Alex Massie Alex Massie

In anticipation of an Obama victory…

Some thoughts on the campaign in advance of the last day of voting tomorrow…

Timing matters and, as any sports coach will tell you, it can’t be taught. You have it or, alas, you don’t. The same might be said for good fortune. That’s to say, success in political campaigns rarely has a monocausal explanation. Hindsight permits one to assemble the jigsaw and see how it all made sense, but that’s a far cry from presuming that it was inevitable that this kind of puzzle could only be put together this way.

Nonetheless, the genius of the Obama campaign – and, I assume, the candidate himself – was recognising that a confluence of events over which he had no control himself had created conditions for a presidential run that were unlikely to reoccur in such favourable circumstances as in 2008.

Political campaigns happen in particular places at particular times. That is, the factors that helped Obama win in 2008 did not exist in 2000 (even if he had been a Senator at the time) and may not do so in 2012 or 2016. This was his moment. Who was he running to succeed and who was he running to beat? Both matter.

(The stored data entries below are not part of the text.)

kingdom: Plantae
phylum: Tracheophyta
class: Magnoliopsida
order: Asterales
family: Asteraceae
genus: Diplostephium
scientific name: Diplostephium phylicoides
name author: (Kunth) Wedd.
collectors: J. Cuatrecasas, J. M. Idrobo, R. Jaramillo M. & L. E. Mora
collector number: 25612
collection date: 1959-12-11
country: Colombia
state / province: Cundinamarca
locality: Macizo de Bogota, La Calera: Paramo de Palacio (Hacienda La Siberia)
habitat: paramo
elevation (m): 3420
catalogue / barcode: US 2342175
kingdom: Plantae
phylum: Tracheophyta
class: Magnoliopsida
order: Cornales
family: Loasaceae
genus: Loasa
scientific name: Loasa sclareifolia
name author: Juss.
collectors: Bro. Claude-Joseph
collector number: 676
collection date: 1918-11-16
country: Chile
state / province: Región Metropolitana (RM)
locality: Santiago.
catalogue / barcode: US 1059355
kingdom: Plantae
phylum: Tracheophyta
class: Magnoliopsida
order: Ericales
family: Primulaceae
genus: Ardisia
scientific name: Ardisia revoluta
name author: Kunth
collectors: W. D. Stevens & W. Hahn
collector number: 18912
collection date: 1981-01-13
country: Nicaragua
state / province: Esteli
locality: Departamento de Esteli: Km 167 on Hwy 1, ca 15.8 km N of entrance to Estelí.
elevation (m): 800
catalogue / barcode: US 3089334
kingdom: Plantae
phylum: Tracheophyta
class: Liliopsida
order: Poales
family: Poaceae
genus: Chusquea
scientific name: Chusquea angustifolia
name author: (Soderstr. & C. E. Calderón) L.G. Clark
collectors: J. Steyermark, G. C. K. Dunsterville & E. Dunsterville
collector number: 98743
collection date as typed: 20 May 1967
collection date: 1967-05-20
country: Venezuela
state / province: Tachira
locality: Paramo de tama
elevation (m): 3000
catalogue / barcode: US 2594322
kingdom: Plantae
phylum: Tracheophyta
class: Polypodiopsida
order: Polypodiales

The impact of George W Bush’s problematic Presidency – war, natural disaster, financial crisis – was felt in both parties. On the GOP side of the aisle it poisoned the Republican party’s brand; on the Democratic side of affairs, it persuaded liberals that desperate times required desperate measures. The case for “change” rested in large part upon the previous administration’s inadequacies. But the scale of those setbacks also permitted voters to ask what “change” really meant and, having done that, consider which candidate seemed most likely to deliver a fresh start for the United States.